Unlike other techniques, MAGE does not work with raw pixels. Instead, it turns images into what are called “semantic tokens,” which are compact, yet abstract, versions of an image section. Think of these tiles as mini puzzle pieces, each representing a 16×16 patch of the original image. Just as words form sentences, these tokens create an abstract version of an image that can be used for complex processing tasks, while preserving the information in the original image. Such a tokenization step can be trained within a self-monitoring framework, allowing it to be pretrained on large unlabeled image datasets.
Now, the magic begins when MAGE uses “masked token modeling”. She randomly hides some of these tokens, creating an incomplete puzzle, and then trains a neural network to fill in the gaps. In this way, she learns both to understand the patterns in an image (image recognition) and to generate new ones (image generation).
“A remarkable part of MAGE is its variable masking strategy during pretraining, allowing you to train for tasks, imaging, or reconnaissance, within the same system,” says Tianhong Li, an electrical and computer engineering doctoral student at the M.I.T. , a CSAIL affiliate, and lead author on a article about the investigation. “MAGE’s ability to work in ‘chip space’ rather than ‘pixel space’ results in the generation of clear, detailed, high-quality images, as well as semantically rich image representations. Hopefully this could pave the way for advanced and integrated computer vision models.”
In addition to its ability to generate realistic images from scratch, MAGE also allows for conditional image generation. Users can specify certain criteria for the images they want MAGE to generate, and the tool will create the appropriate image. It is also capable of performing image editing tasks such as removing elements from an image while maintaining a realistic appearance.
Reconnaissance tasks are another strong point of MAGE. With its ability to pretrain on large unlabeled data sets, you can classify images using only the learned representations. Additionally, it excels at learning few shots, achieving impressive results on large image data sets such as ImageNet with only a handful of labeled examples.
The validation of MAGE’s performance has been impressive. On the one hand, it set new records for the generation of new images, surpassing previous models with a significant improvement. On the other hand, MAGE aced the recognition tasks, achieving 80.9% accuracy in linear probing and 71.9% accuracy in 10 shots on ImageNet (this means it correctly identified images in 71.9% of the cases where I only had 10 labeled examples of each). class).
Despite its strengths, the research team acknowledges that MAGE is a work in progress. The process of converting images to tokens inevitably leads to some loss of information. They are eager to explore ways to compress images without losing important detail in future work. The team also intends to test MAGE on larger data sets. Future exploration could include training MAGE on larger unlabeled data sets, which could lead to even better performance.
“It has been a long dream to achieve imaging and image recognition in one system. MAGE is groundbreaking research that successfully harnesses the synergy of these two tasks and achieves the state-of-the-art of them in a single system,” says Huisheng Wang, Senior Software Engineer of Humans and Interactions at Machine Research and Intelligence. division of Google, which was not involved in the work. “This innovative system has a wide range of applications and has the potential to inspire much future work in the field of machine vision.”

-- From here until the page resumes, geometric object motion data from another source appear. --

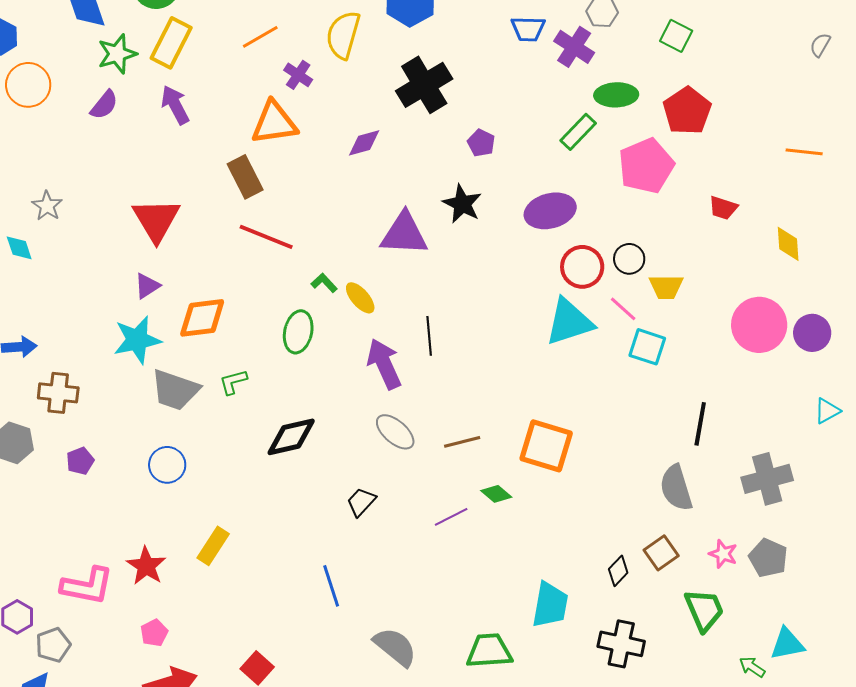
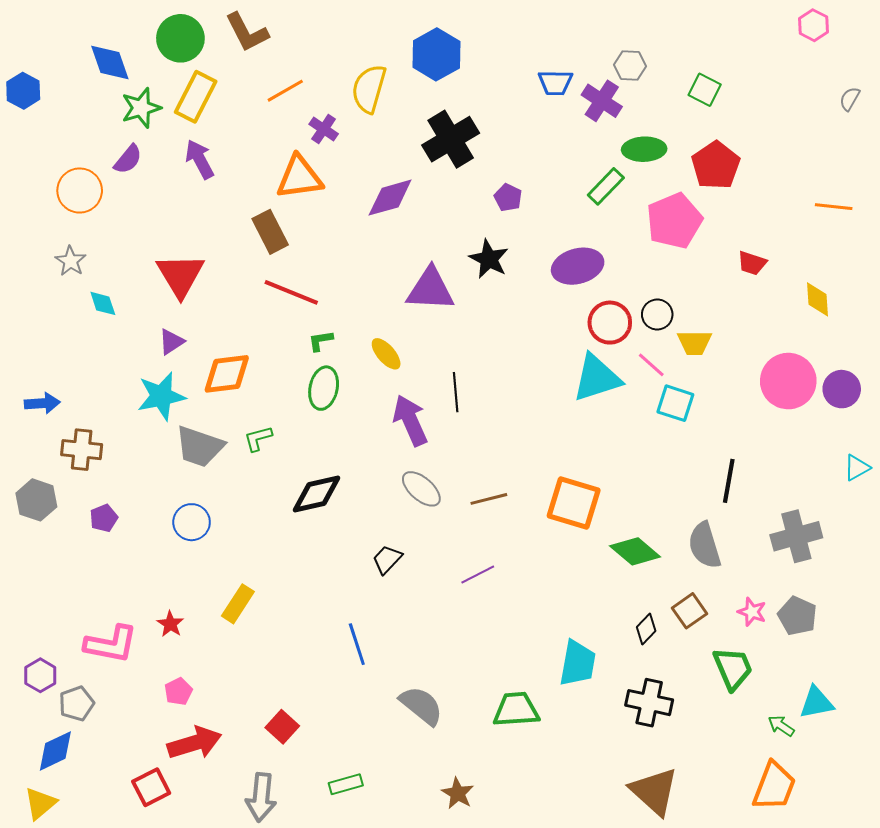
orange circle: (28, 85) -> (80, 191), moved
purple diamond: (364, 143) -> (390, 198), size x1.4
cyan diamond: (19, 248) -> (103, 303), moved
green L-shape: (324, 283) -> (321, 341), moved, turned -56
green diamond: (496, 494) -> (635, 551), moved, size x1.6
red star: (146, 566) -> (170, 624), size x0.7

Li co-authored the paper with Dina Katabi, the Thuan and Nicole Pham Professor in MIT’s Department of Electrical Engineering and Computer Science and a CSAIL principal investigator; Huiwen Chang, a senior research scientist at Google; Shlok Kumar Mishra, University of Maryland doctoral student and Google Research intern; Han Zhang, a senior Google research scientist; and Dilip Krishnan, a Google staff research scientist. Computational resources were provided by Google Cloud Platform and the MIT-IBM Watson Research Collaboration. The team’s research was presented at the 2023 Conference on Computer Vision and Pattern Recognition.